Stored records:
++++++++++++++++++++
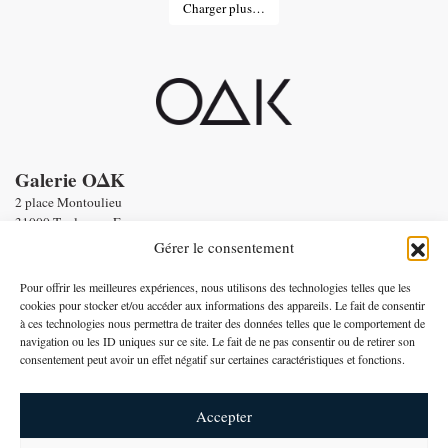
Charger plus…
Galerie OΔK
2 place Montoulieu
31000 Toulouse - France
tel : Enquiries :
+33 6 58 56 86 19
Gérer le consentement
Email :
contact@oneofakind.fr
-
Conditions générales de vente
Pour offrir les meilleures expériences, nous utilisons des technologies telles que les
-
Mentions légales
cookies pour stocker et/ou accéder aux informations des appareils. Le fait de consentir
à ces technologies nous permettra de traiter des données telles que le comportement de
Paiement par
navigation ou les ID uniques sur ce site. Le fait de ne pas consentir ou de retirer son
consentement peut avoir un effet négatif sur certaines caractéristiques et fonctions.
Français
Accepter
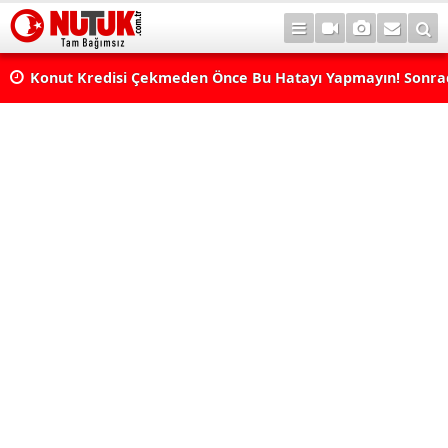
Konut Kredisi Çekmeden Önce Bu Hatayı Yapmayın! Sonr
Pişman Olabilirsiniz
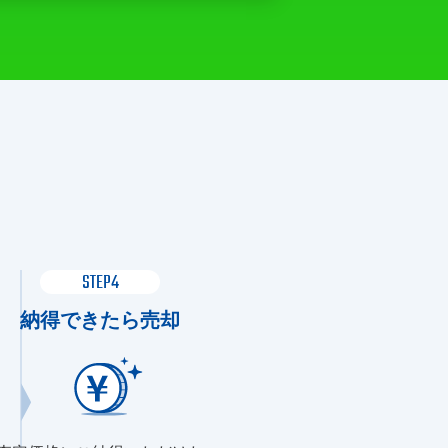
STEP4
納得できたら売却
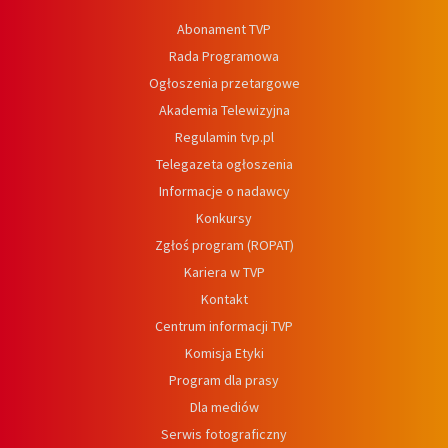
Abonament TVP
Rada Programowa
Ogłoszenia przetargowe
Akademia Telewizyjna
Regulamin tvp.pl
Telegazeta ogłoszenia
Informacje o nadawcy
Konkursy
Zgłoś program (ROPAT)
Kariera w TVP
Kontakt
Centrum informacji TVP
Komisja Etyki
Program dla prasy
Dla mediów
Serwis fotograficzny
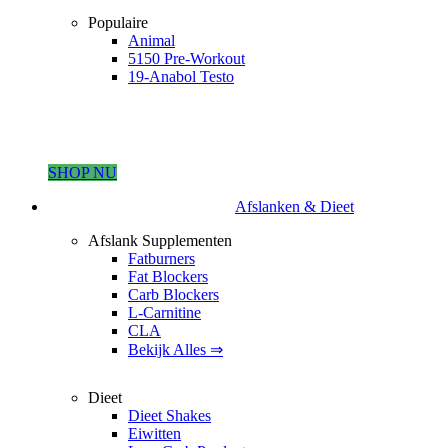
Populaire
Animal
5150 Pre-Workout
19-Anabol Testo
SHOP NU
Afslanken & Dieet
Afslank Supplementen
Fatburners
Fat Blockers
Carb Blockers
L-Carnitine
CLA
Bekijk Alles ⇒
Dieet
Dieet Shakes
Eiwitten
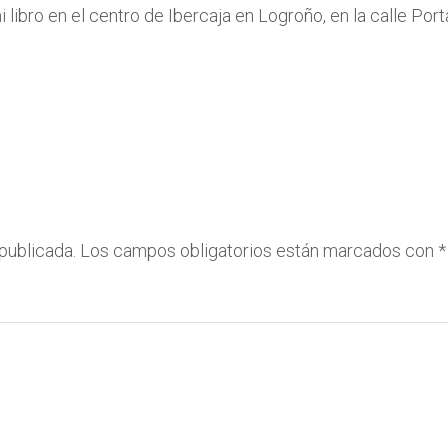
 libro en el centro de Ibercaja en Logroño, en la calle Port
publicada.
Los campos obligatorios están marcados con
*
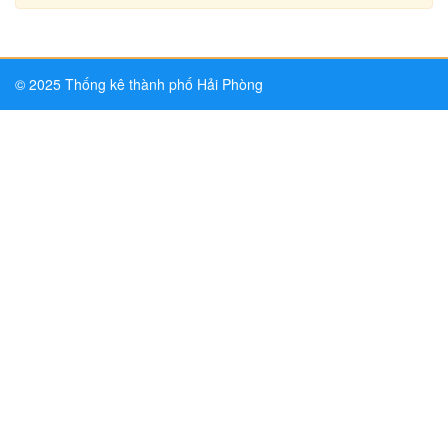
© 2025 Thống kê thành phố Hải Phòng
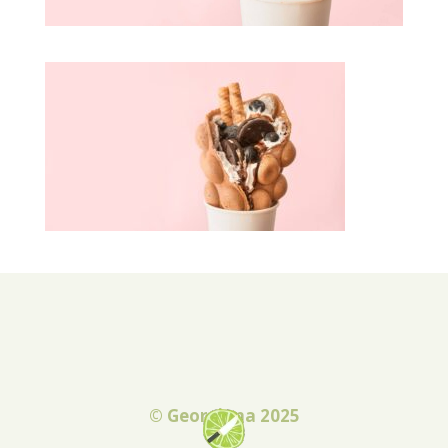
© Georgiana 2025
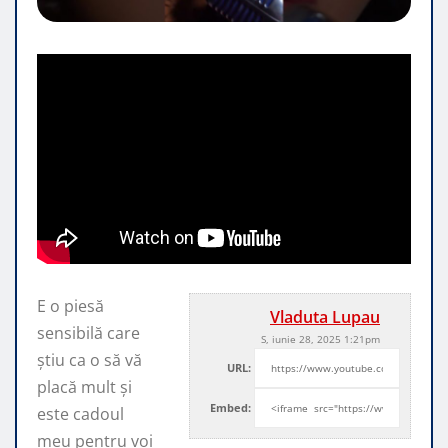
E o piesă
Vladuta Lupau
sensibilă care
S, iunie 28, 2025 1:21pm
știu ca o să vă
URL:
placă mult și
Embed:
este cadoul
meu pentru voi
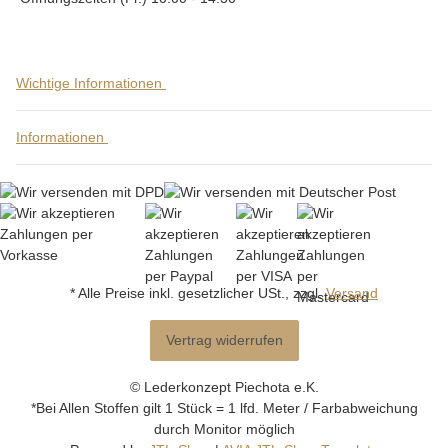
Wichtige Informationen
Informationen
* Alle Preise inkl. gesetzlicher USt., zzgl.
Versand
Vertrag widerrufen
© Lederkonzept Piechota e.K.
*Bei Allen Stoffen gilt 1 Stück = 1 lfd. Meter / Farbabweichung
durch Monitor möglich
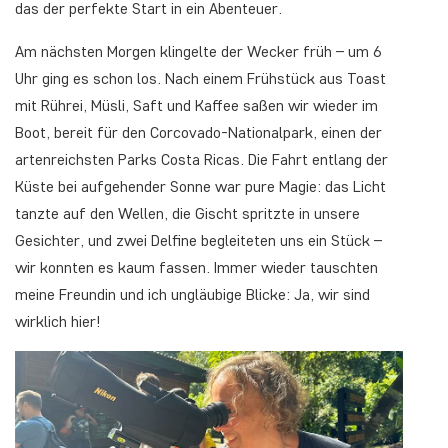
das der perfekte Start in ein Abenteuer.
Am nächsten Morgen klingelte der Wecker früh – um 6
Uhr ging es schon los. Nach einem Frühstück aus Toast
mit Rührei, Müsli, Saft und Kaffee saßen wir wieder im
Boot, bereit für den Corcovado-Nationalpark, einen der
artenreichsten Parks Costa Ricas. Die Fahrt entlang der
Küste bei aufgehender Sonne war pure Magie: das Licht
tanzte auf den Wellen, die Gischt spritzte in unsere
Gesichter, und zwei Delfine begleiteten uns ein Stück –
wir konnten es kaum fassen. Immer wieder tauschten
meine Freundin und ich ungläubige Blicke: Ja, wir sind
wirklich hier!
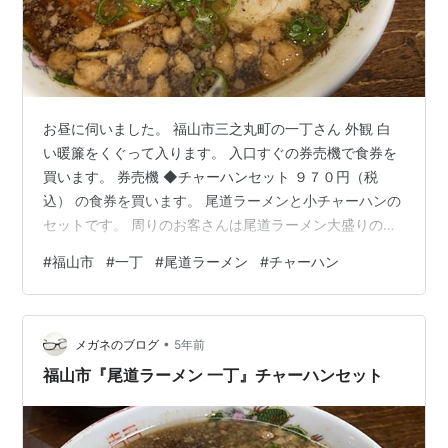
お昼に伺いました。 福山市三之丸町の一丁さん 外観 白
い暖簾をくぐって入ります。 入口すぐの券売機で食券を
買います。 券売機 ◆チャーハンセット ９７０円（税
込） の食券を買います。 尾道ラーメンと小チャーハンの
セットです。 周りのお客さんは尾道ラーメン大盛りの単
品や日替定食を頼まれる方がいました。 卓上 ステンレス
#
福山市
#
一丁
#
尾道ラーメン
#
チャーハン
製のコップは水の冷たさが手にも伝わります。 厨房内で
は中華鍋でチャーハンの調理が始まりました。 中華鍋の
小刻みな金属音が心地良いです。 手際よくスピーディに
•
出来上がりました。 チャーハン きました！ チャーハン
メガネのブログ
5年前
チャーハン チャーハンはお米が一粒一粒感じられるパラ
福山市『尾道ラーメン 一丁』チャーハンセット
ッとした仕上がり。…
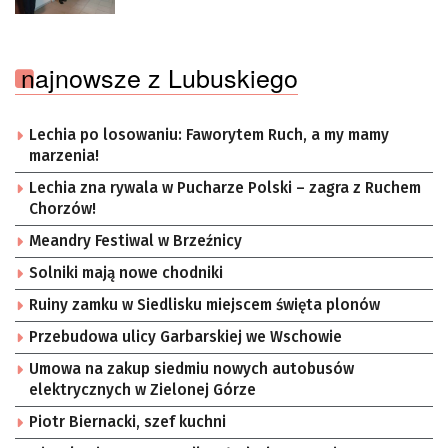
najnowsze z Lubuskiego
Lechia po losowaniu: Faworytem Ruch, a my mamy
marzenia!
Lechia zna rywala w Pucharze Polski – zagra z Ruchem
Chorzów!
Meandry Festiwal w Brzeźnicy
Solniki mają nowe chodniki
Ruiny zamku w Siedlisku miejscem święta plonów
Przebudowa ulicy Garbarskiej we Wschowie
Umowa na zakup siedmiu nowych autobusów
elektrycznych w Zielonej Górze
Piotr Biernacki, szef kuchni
++++++++++++++++++++
• **EXERCISE PROMPT**: Your copy should repeat each entry above exactly but contain no pictures.

• **TASK ANSWER**:
Charger plus…
Galerie OΔK
2 place Montoulieu
31000 Toulouse - France
tel : Enquiries :
+33 6 58 56 86 19
Gérer le consentement
Email :
contact@oneofakind.fr
-
Conditions générales de vente
Pour offrir les meilleures expériences, nous utilisons des technologies telles que les
-
Mentions légales
cookies pour stocker et/ou accéder aux informations des appareils. Le fait de consentir
à ces technologies nous permettra de traiter des données telles que le comportement de
Paiement par
navigation ou les ID uniques sur ce site. Le fait de ne pas consentir ou de retirer son
consentement peut avoir un effet négatif sur certaines caractéristiques et fonctions.
Français
Accepter
Konut Kredisi Çekmeden Önce Bu Hatayı Yapmayın! Sonr
Pişman Olabilirsiniz
STEP4
納得できたら売却
Abonament TVP
Rada Programowa
Ogłoszenia przetargowe
Akademia Telewizyjna
Regulamin tvp.pl
Telegazeta ogłoszenia
Informacje o nadawcy
Konkursy
Zgłoś program (ROPAT)
Kariera w TVP
Kontakt
Centrum informacji TVP
Komisja Etyki
Program dla prasy
Dla mediów
Serwis fotograficzny
Populaire
Animal
5150 Pre-Workout
19-Anabol Testo
SHOP NU
Afslanken & Dieet
Afslank Supplementen
Fatburners
Fat Blockers
Carb Blockers
L-Carnitine
CLA
Bekijk Alles ⇒
Dieet
Dieet Shakes
Eiwitten
 libro en el centro de Ibercaja en Logroño, en la calle Port
publicada.
Los campos obligatorios están marcados con
*
© 2025 Thống kê thành phố Hải Phòng
© Georgiana 2025
E o piesă
Vladuta Lupau
sensibilă care
S, iunie 28, 2025 1:21pm
știu ca o să vă
URL:
placă mult și
Embed:
este cadoul
meu pentru voi
Wichtige Informationen
Informationen
* Alle Preise inkl. gesetzlicher USt., zzgl.
Versand
Vertrag widerrufen
© Lederkonzept Piechota e.K.
*Bei Allen Stoffen gilt 1 Stück = 1 lfd. Meter / Farbabweichung
durch Monitor möglich
das der perfekte Start in ein Abenteuer.
Am nächsten Morgen klingelte der Wecker früh – um 6
Uhr ging es schon los. Nach einem Frühstück aus Toast
mit Rührei, Müsli, Saft und Kaffee saßen wir wieder im
Boot, bereit für den Corcovado-Nationalpark, einen der
artenreichsten Parks Costa Ricas. Die Fahrt entlang der
Küste bei aufgehender Sonne war pure Magie: das Licht
tanzte auf den Wellen, die Gischt spritzte in unsere
Gesichter, und zwei Delfine begleiteten uns ein Stück –
wir konnten es kaum fassen. Immer wieder tauschten
meine Freundin und ich ungläubige Blicke: Ja, wir sind
wirklich hier!
お昼に伺いました。 福山市三之丸町の一丁さん 外観 白
い暖簾をくぐって入ります。 入口すぐの券売機で食券を
買います。 券売機 ◆チャーハンセット ９７０円（税
込） の食券を買います。 尾道ラーメンと小チャーハンの
セットです。 周りのお客さんは尾道ラーメン大盛りの単
品や日替定食を頼まれる方がいました。 卓上 ステンレス
#
福山市
#
一丁
#
尾道ラーメン
#
チャーハン
製のコップは水の冷たさが手にも伝わります。 厨房内で
は中華鍋でチャーハンの調理が始まりました。 中華鍋の
小刻みな金属音が心地良いです。 手際よくスピーディに
•
出来上がりました。 チャーハン きました！ チャーハン
メガネのブログ
5年前
チャーハン チャーハンはお米が一粒一粒感じられるパラ
福山市『尾道ラーメン 一丁』チャーハンセット
ッとした仕上がり。…
najnowsze z Lubuskiego
Lechia po losowaniu: Faworytem Ruch, a my mamy
marzenia!
Lechia zna rywala w Pucharze Polski – zagra z Ruchem
Chorzów!
Meandry Festiwal w Brzeźnicy
Solniki mają nowe chodniki
Ruiny zamku w Siedlisku miejscem święta plonów
Przebudowa ulicy Garbarskiej we Wschowie
Umowa na zakup siedmiu nowych autobusów
elektrycznych w Zielonej Górze
Piotr Biernacki, szef kuchni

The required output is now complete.